Wir haben einen frenetischen, experimentellen Prozess entwickelt, bei dem Menschen aus allen Bereichen und Sektoren die fünf zentralen Probleme, die wir gemeinsam diagnostizierten, behandelten: die Geschwindigkeit, mit der die Organisation neue Technologien annahm, die Entwicklung einer Belegschaft des 21. Jahrhunderts, der Abbau von großen Daten, überragendes Kundenmanagement und eine Innovationskultur.

Am ersten Tag des Retreats näherten wir uns in einem dreistufigen Prozess der Zukunft:

  1. Wir begannen mit einer ehrlichen Bewertung der Dinge, die funktionierten, und der Dinge, die jetzt nicht funktionierten. Anstatt sich auf die Dinge zu konzentrieren, die nicht funktionierten, konzentrierten wir uns darauf, auf die Dinge aufzubauen, die bereits funktionierten.
  2. Wir haben Makrotrends – größere Kräfte außerhalb der Organisation – in der Welt betrachtet, insbesondere solche, die sowohl hohe Wahrscheinlichkeit als auch große Auswirkungen hatten.
  3. Wir haben Initiativen und Projekte in die Wege geleitet, die alle von uns erwarteten Barrieren ausgleichen würden.

Das Gespräch war heiß und bewegte sich zu schnell für viele dieser hellen Führer, die mehr Zeit brauchten, um die Situation sorgfältig zu studieren. Aber da war keine Zeit. Sie mussten jetzt handeln. Am Ende des ersten Tages herrschte eine tiefe Vorahnung.

Am zweiten Tag unseres Retreats bestimmten wir genau, welche Art von Talent das Unternehmen benötigt, um all diese Pläne zu verwirklichen. Alle berichteten einander über die konkreten Schritte, die sie als Einzelpersonen zu diesen größeren Bemühungen unternehmen würden. Sie begannen echte Möglichkeiten zu sehen, das Geschäft neu zu erfinden und nahmen an Fahrt auf. Die Stimmung hatte sich von Verzweiflung zu Möglichkeit verschoben.
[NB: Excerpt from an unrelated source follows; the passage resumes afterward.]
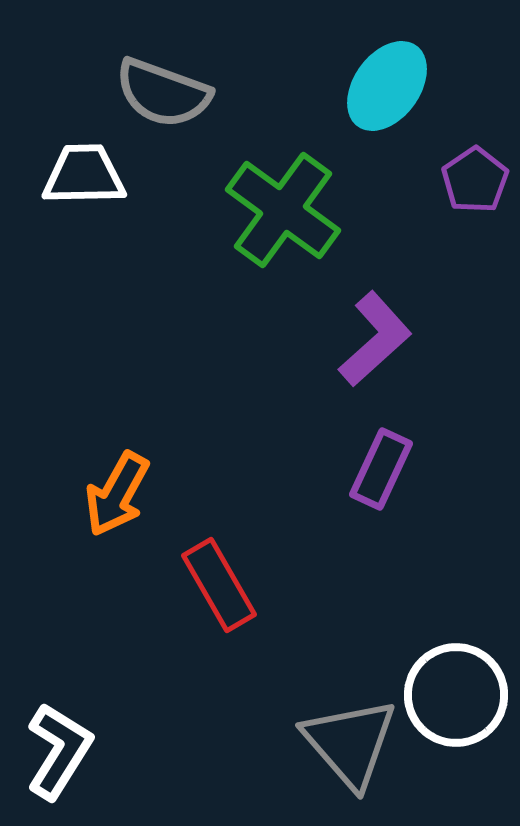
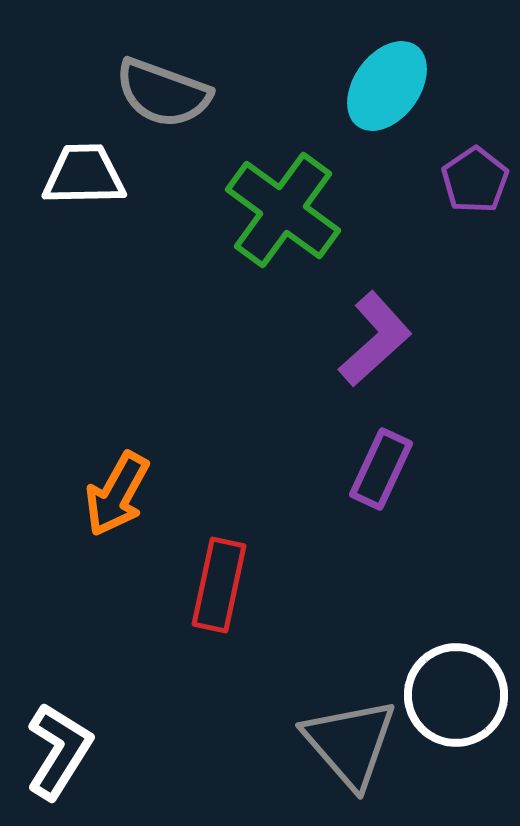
red rectangle: rotated 42 degrees clockwise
Am Ende des Gipfels erhob sich einer der talentiertesten Führer der Organisation mit einem Stück Papier, das ursprünglich sein offizieller Rücktritt sein sollte. Er riss das Papier in viele Stücke und warf sie um ihn herum. Die Sitzung war so vielversprechend und ermutigend für ihn gewesen, dass er nicht nur alle Pläne zum Rücktritt aufgab, sondern auch öffentlich zugesichert hatte, tausende Aktien des Unternehmens zu kaufen. Er setzte sich und jemand anderes stand auf und verdoppelte sein Versprechen. Als nächstes versprach einer der leitenden Angestellten der Organisation, die dreifachen Aktien zu kaufen. Dies wurde fortgesetzt, als mehrere andere folgten. Der Hoffnungsschimmer verbreitete sich wie ein Lauffeuer durch den Raum.
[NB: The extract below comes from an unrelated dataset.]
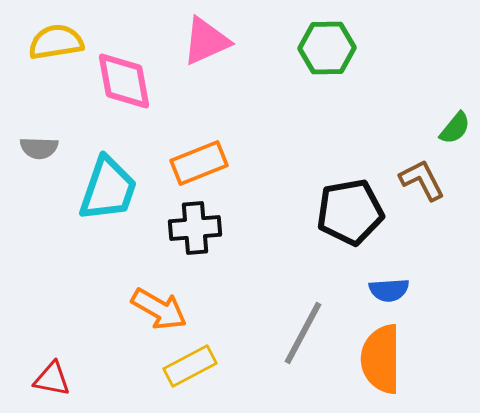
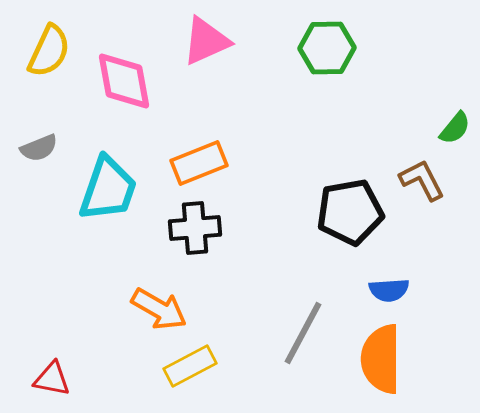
yellow semicircle: moved 7 px left, 9 px down; rotated 124 degrees clockwise
gray semicircle: rotated 24 degrees counterclockwise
Diese Geschichte hat sowohl ein glückliches als auch ein trauriges Ende. Der Umbau des Unternehmens von innen nach außen erforderte einen erheblichen Personalabbau. Dies bedeutete Tausende Entlassungen und massive Umstrukturierungen. Kurz gesagt, die Organisation musste viel aufgeben, um sich neu zu erfinden. Die nächsten drei Jahre waren schmerzhaft, doch das Ergebnis war überwältigend positiv. Das Unternehmen befand sich erneut an der Spitze der Branche.

Wenn es gut läuft, gibt es kaum einen unmittelbaren Grund, Ihr Geschäft, Ihre Kunden zu verändern und über Ihre derzeitigen Konkurrenten hinauszuschauen. Die wahrgenommene Entfernung zwischen jetzt und da, Ursache und Wirkung, macht das Beste von uns wahnhaft. Dies ist der Grund, warum diejenigen von uns, die einmal unternehmerisch waren, überrascht sind, wenn die nächste Welle von Innovatoren eintrifft, um aus der Position zu kommen.

Innovation tut weh. Es gibt keinen Weg um diese Tatsache herum: Innovation bringt harte Opfer in oft drastischen Umständen mit sich. Es ist schwieriger, mit alten Dingen aufzuhören, als mit neuen Dingen anzufangen. Der erste Schritt aller Innovationen ist die Zerstörung. Aus diesem Grund braucht Innovation etwas, das viel stärker ist als Kreativität: Es braucht Mut.